TEXT BLOCK:
# rca interconnect - connect shield to ground ok?



## alamakazam

rca interconnect - connect shield to ground ok?

 I always had problem with RFI problem with my amp..

 I solve it by connecting the shield of cable to CHASIS ground... the noise is all gone..

 usually the shield is connected to the RCA ground, but I still hear noise in this situation

 so can I ask RCA ground and chasis ground is a different grounding source? I used multimeter to check most amps, they are isolated to each other..

so my question, is shield connected to chasis ground or even power ground is correct?


----------



## slowpogo

I'm not entirely sure what you're asking...but the usual procedure is to connect the shield to ground on the SOURCE end of the cable. That's why cables are given "directional" markings.


----------



## iareConfusE

Quote:


  Originally Posted by *slowpogo* /img/forum/go_quote.gif 
_I'm not entirely sure what you're asking...but the usual procedure is to connect the shield to ground on the SOURCE end of the cable. That's why cables are given "directional" markings._

 

Doesn't there need to be a ground connection on both ends for the interconnect to work though?


----------



## Mr Incredible

Yes, you connect the ground normally, then connect the SHIELD to the ground on the source end.

Stored items from a collection:

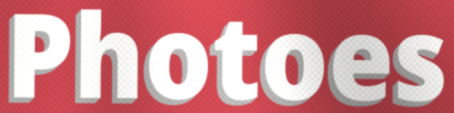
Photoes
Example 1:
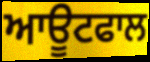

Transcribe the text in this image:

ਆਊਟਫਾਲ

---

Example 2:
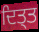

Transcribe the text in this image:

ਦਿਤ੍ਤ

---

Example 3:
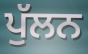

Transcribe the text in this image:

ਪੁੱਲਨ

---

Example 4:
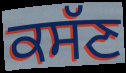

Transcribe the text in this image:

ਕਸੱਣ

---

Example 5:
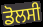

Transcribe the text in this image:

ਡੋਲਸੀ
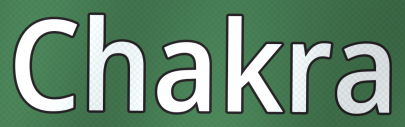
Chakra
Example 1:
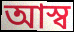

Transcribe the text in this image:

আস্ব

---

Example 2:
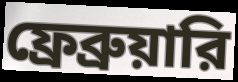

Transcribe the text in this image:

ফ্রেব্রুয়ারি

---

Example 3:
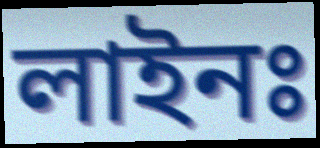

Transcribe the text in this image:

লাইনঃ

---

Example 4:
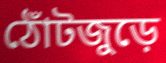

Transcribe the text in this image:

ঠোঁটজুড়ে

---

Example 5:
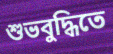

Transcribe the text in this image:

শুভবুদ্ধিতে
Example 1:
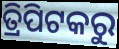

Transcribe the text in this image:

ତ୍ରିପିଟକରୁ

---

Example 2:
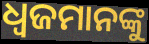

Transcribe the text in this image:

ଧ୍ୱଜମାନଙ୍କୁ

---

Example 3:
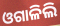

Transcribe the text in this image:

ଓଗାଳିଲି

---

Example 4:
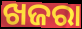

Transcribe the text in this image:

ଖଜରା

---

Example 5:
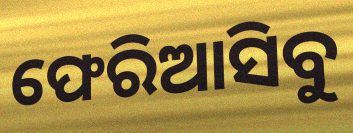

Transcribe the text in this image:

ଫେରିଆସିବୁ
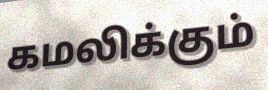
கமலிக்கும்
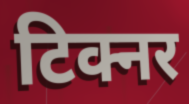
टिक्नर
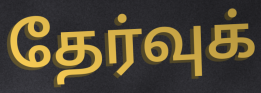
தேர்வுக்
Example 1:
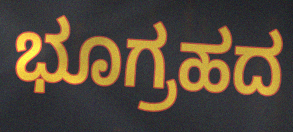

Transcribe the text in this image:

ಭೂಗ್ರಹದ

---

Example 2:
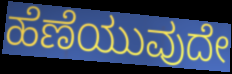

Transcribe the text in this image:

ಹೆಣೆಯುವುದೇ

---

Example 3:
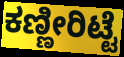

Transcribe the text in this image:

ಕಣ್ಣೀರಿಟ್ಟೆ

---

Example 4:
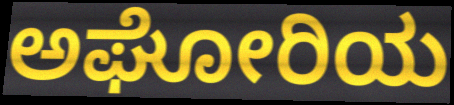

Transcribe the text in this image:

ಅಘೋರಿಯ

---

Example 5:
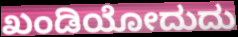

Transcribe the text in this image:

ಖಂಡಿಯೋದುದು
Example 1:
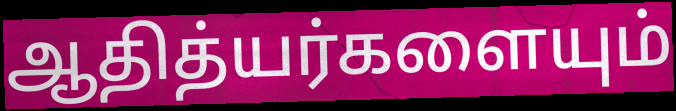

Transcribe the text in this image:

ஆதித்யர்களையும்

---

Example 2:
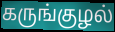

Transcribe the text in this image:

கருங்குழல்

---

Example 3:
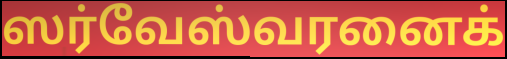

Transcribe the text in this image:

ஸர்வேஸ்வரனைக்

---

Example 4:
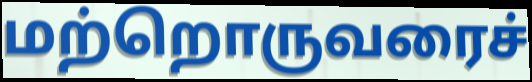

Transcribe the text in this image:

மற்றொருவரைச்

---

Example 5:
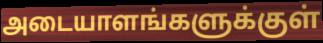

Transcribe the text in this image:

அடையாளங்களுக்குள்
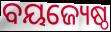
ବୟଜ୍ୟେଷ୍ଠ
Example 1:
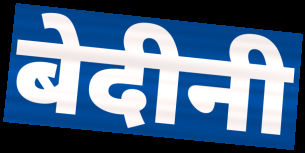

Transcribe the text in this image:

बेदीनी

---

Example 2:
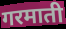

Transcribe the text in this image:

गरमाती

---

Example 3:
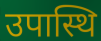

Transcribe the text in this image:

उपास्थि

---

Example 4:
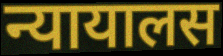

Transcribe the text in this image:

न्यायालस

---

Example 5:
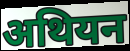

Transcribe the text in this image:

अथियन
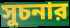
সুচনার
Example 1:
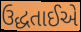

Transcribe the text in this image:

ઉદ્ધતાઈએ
* * *
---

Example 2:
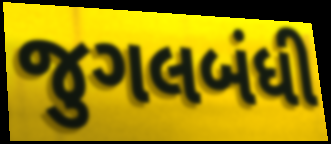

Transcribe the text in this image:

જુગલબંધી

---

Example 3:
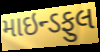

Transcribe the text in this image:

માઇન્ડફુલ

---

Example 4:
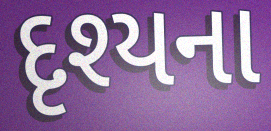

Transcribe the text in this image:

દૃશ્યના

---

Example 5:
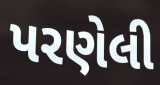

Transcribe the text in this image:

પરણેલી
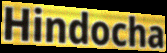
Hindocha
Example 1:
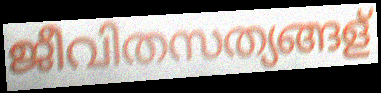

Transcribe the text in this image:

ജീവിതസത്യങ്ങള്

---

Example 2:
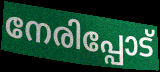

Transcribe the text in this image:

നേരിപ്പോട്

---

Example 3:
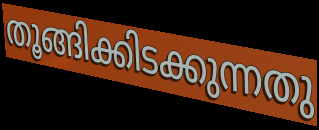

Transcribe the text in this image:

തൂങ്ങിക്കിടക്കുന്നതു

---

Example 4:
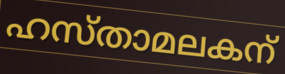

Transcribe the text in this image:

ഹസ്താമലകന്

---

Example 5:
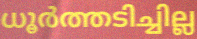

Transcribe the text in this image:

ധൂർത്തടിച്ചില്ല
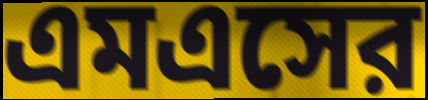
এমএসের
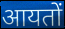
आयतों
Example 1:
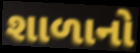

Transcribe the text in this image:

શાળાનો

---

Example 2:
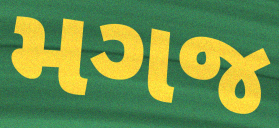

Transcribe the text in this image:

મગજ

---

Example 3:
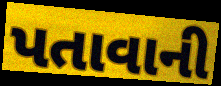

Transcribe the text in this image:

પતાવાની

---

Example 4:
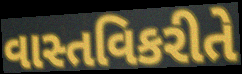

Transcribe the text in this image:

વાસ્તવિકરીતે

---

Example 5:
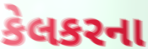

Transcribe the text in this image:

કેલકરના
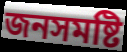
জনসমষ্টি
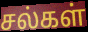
* * *
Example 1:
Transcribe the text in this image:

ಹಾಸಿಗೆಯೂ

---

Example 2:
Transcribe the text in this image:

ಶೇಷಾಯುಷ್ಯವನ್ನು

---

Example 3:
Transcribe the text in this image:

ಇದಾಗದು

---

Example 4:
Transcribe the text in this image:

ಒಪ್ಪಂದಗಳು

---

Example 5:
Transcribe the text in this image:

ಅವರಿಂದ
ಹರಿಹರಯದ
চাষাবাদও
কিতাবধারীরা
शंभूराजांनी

AIM A: Summarize the forum thread about grounding an RCA cable shield in two sentences.
AIM B: Reproduce the forum thread about grounding an RCA cable shield word for word, everything from "I always had" down to "ground is correct?".

FINAL RESULT A: A poster plagued by RFI noise from an amp found that connecting the cable shield to chassis ground eliminated the noise, which remained when the shield was tied to the RCA ground, and asks whether connecting the shield to chassis or power ground is correct. Replies explain that the usual procedure is to connect the shield to ground at the source end of the cable, which is why cables carry directional markings, while the ground itself is still connected normally.

FINAL RESULT B:
I always had problem with RFI problem with my amp..

 I solve it by connecting the shield of cable to CHASIS ground... the noise is all gone..

 usually the shield is connected to the RCA ground, but I still hear noise in this situation

 so can I ask RCA ground and chasis ground is a different grounding source? I used multimeter to check most amps, they are isolated to each other..

so my question, is shield connected to chasis ground or even power ground is correct?